La agresión ocurrió sobre las 18.15 horas del 27 de junio de 2015, cuando un hombre que cumplía condena en la prisión Sevilla 1 “se abalanzó sorpresivamente y por la espalda“ sobre otro interno cuando éste accedía a un cuarto de la limpieza.

Con el propósito de acabar con su vida, según la sentencia de la Audiencia ahora confirmada por el Supremo, el acusado le clavó en dos ocasiones un pincho de 10 centímetrosd de longitud fabricado con una varilla de hierro insertada en un mechero, que hacía las veces de empuñadura.
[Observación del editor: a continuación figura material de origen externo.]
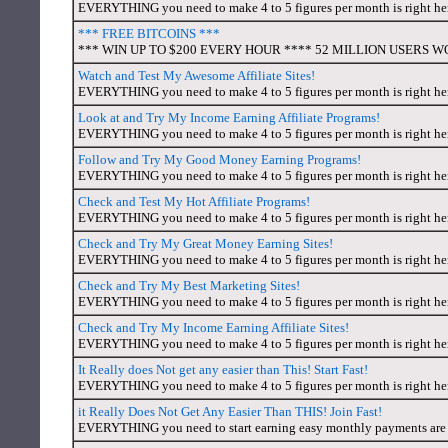
EVERYTHING you need to make 4 to 5 figures per month is right here
*** FREE BITCOINS ***
*** WIN UP TO $200 EVERY HOUR **** 52 MILLION USERS WORL
Watch and Test My Awesome Affiliate Sites!
EVERYTHING you need to make 4 to 5 figures per month is right here
Look at and Try My Income Earning Affiliate Programs!
EVERYTHING you need to make 4 to 5 figures per month is right here
Follow and Try My Good Money Earning Programs!
EVERYTHING you need to make 4 to 5 figures per month is right here
Check and Test My Hot Affiliate Programs!
EVERYTHING you need to make 4 to 5 figures per month is right here
Check and Try My Great Money Earning Sites!
EVERYTHING you need to make 4 to 5 figures per month is right here
Check and Try My Best Marketing Sites!
EVERYTHING you need to make 4 to 5 figures per month is right here
Check and Try My Income Earning Affiliate Sites!
EVERYTHING you need to make 4 to 5 figures per month is right here
It Really does Not get any easier than This! Start Fast!
EVERYTHING you need to make 4 to 5 figures per month is right here
it Really Does Not Get Any Easier Than THIS! Join Fast!
EVERYTHING you need to start earning easy monthly payments are a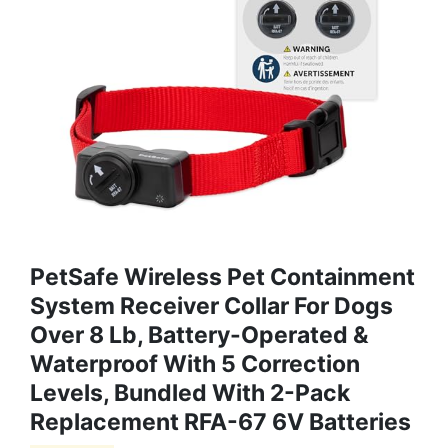
PetSafe Wireless Pet Containment
System Receiver Collar For Dogs
Over 8 Lb, Battery-Operated &
Waterproof With 5 Correction
Levels, Bundled With 2-Pack
Replacement RFA-67 6V Batteries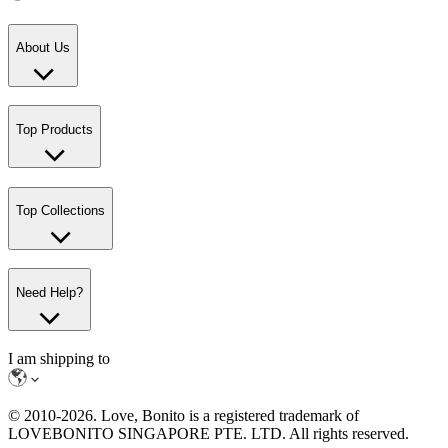
About Us
Top Products
Top Collections
Need Help?
I am shipping to
© 2010-
2026
. Love, Bonito is a registered trademark of
LOVEBONITO SINGAPORE PTE. LTD. All rights reserved.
El fallo no precisa las causas de la agresión pero, según declararon los testigos, el acusado admitió su responsabilidad y trató de justificar su actuación afirmando que “la víctima se lo tenía merecido“. Otros testigos presenciales confirmaron que el condenado no prestó asistencia alguna al perjudicado sino que huyó hacia el patio y arrojó el arma utilizada por encima del muro.

A consecuencia de la agresión, la víctima sufrió una herida punzante en el abdomen que le alcanzó al hígado y le causó una hemorragia activa y además una erosión en la región intercostal derecha.

Esas lesiones hubieran comprometido su vida de no haberse actuado de forma inmediata y con urgencia mediante intervención quirúrgica consistente en laparoscopia exploradora para evacuación del hemoperitoneo y drenaje.

El condenado recurrió al Supremo argumentando que no tenía intención de matar, pero la Audiencia de Sevilla, basándose en la declaración del perjudicado, consideró demostrado el dolo homicida porque el acusado “se abalanzó sorpresivamente y por la espalda” sobre la víctima. La agresión se produjo cuando el agredido se disponía a entrar en un cuarto de limpieza y se encontraba agachado para recoger unos enseres. 

Cuando se incorporó y se giró, el ahora condenado volvió a agredirle e incluso intentó apuñalarle en una tercera ocasión, sin conseguirlo.

Otras pruebas de su ánimo de matar son que utilizó un arma “incisiva y letal, totalmente apta para causar la muerte”  y el intento de un tercer apuñalamiento, lo que refleja una reiteración “que constataría su voluntad de asegurar un resultado letal“.

Asimismo, el lugar donde se introdujo la navaja fue una “zona vital, en la cavidad abdominal y torácica, donde se alojan órganos vitales como el corazón, los pulmones el hígado, resultando este último afectado por laceración o perforación“.

El acusado actuó “a conciencia del riesgo que creaba para la vida de la víctima”, entiende el Tribunal Supremo, que no admite el recurso del condenado y confirma los siete años y medio de prisión impuestos, junto a la obligación de indemnizar al lesionado en 1.602 euros y la prohibición de aproximarse a menos de 300 metros de él durante 10 años.